Reading text ->

Love searching for a pretty niche question and finding it was asked on ELI5 7 days ago and not 7 years

Anonymous 0 Comments

>What makes it different from the other distributions?

– Packages are rolling release.
– It’s a highly modular and minimalist distro from the get-go with a lot of user-driven choices at install.
– Arch is [extremely well-documented](https://wiki.archlinux.org/).
– [Arch User Repository](https://aur.archlinux.org/), a popular community driven package repo.

> Why is there some weird elitism paralleled by disgust around it?

– The Arch ethos pushes self-learning and responsibility, as it’s well-documented but less forgiving for Linux newcomers than many well-packaged distributions. This creates a barrier to entry, for better or worse.
– Some elitists think their hands-on experience makes them hardcore. They conflate their experience with Arch being better.
– Several Arch-derived distributions exist, like Endeavor and Manjaro. OS differences or forum policy may lead to Arch users dismissing non-Arch questions on their forums, leading to disgruntled questioners and tired responders.
– Most often the elitism and disgust is feigned! It’s Linux humor.

Anonymous 0 Comments

I had a look at Arch the other day to install on a VM as I thought it sounds fun then I saw the install process and I’m like are we back in the 90’s? I’m still going to have a play around with it as it looks intriguing. Not sure why elitism though as the commands you use to install it you should know anyway I personally think.

Anonymous 0 Comments

Arch linux might be the most well-documented product in computer history. (ok that’s setting the bar kinda low but bear with me) The documentation is so good that even users of other distros use it to figure out how to do a certain thing or fix various issues.

The flip side is that the installer does nothing that other installers do automatically. The documentation/manual is good. but to get a working system, you *have to* use the documentation and manually do many configuration and setup steps of the installation.

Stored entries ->
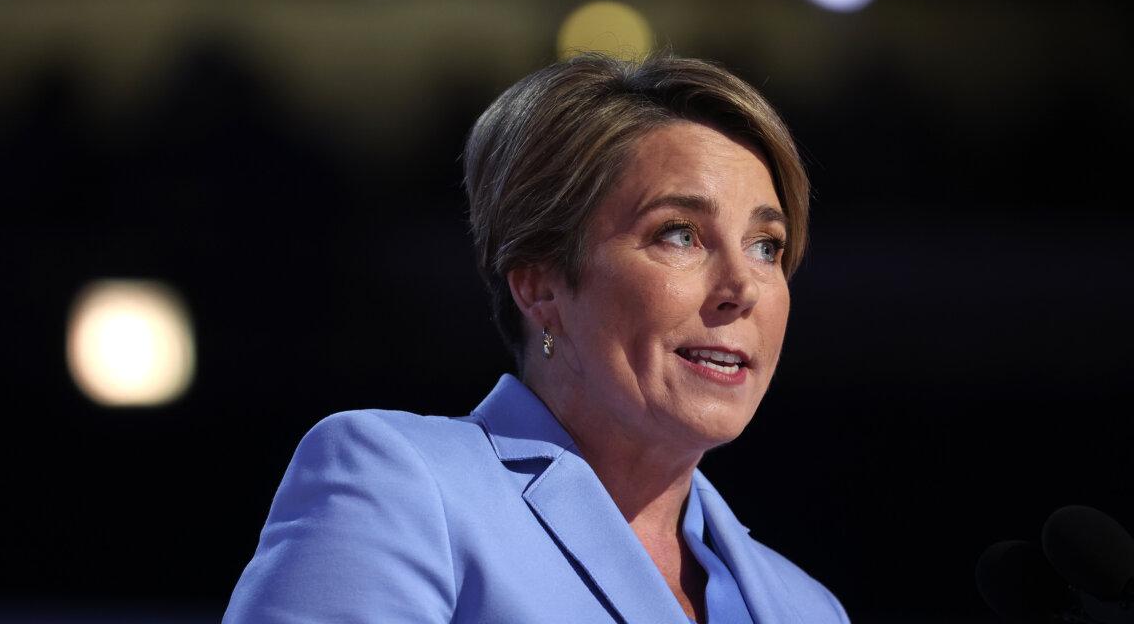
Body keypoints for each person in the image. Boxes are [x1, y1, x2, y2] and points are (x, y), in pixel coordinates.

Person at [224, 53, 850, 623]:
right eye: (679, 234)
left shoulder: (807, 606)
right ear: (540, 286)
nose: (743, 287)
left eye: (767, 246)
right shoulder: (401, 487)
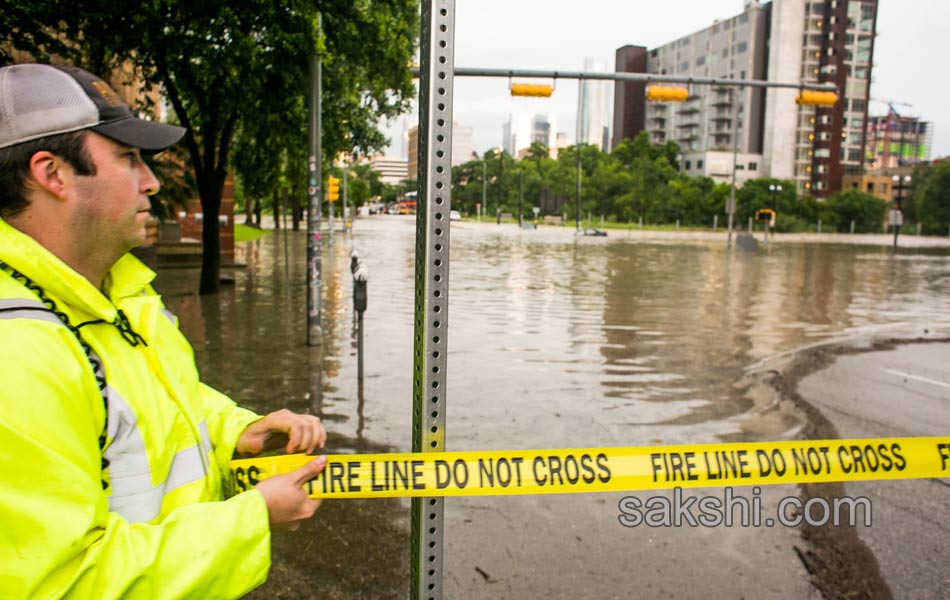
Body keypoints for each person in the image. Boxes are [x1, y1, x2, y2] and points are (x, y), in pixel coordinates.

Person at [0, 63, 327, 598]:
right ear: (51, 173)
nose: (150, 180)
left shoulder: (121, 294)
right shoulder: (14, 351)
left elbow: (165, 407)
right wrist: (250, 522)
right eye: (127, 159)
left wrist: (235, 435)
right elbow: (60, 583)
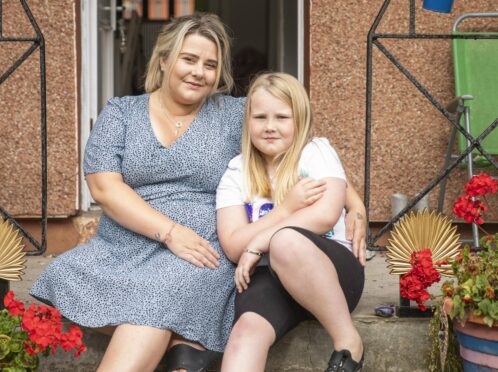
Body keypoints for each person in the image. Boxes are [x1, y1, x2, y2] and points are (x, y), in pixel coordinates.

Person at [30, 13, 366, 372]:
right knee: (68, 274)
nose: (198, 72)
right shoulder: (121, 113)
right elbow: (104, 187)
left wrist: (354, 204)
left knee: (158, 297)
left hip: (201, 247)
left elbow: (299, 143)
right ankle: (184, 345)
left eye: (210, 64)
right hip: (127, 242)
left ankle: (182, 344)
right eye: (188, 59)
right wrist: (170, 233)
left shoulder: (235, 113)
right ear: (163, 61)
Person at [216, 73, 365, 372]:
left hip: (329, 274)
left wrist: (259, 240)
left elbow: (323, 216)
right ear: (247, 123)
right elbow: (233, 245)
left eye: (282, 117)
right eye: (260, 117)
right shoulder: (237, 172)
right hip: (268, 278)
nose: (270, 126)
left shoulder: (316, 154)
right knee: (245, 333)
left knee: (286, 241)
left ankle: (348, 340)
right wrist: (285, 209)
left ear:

Things to do ->
1. In the Arch Linux discussion, replace "documentation" with "wiki" and write out the passage starting with "Arch linux might" and going on through "of the installation.".
2. Name every point the Arch Linux discussion gives in answer to what makes Arch different from the other distributions.
3. Decide whether each statement agrees with the Arch Linux discussion:
(a) The Arch User Repository is described as a package repo run by the Arch developers.
(b) The elitism and disgust around Arch is said to be feigned most often.
(c) The Arch installer is said to handle automatically the steps other installers perform.

Task answers ->
1.
Arch linux might be the most well-documented product in computer history. (ok that’s setting the bar kinda low but bear with me) The wiki is so good that even users of other distros use it to figure out how to do a certain thing or fix various issues.

The flip side is that the installer does nothing that other installers do automatically. The wiki/manual is good. but to get a working system, you *have to* use the wiki and manually do many configuration and setup steps of the installation.

2.
- Its packages are rolling release.
- It is a highly modular and minimalist distro from the get-go, with a lot of user-driven choices at install.
- It is extremely well-documented.
- It has the Arch User Repository, a popular community-driven package repo.

3.
(a) No: "a popular community driven package repo."
(b) Yes: "Most often the elitism and disgust is feigned!"
(c) No: "the installer does nothing that other installers do automatically."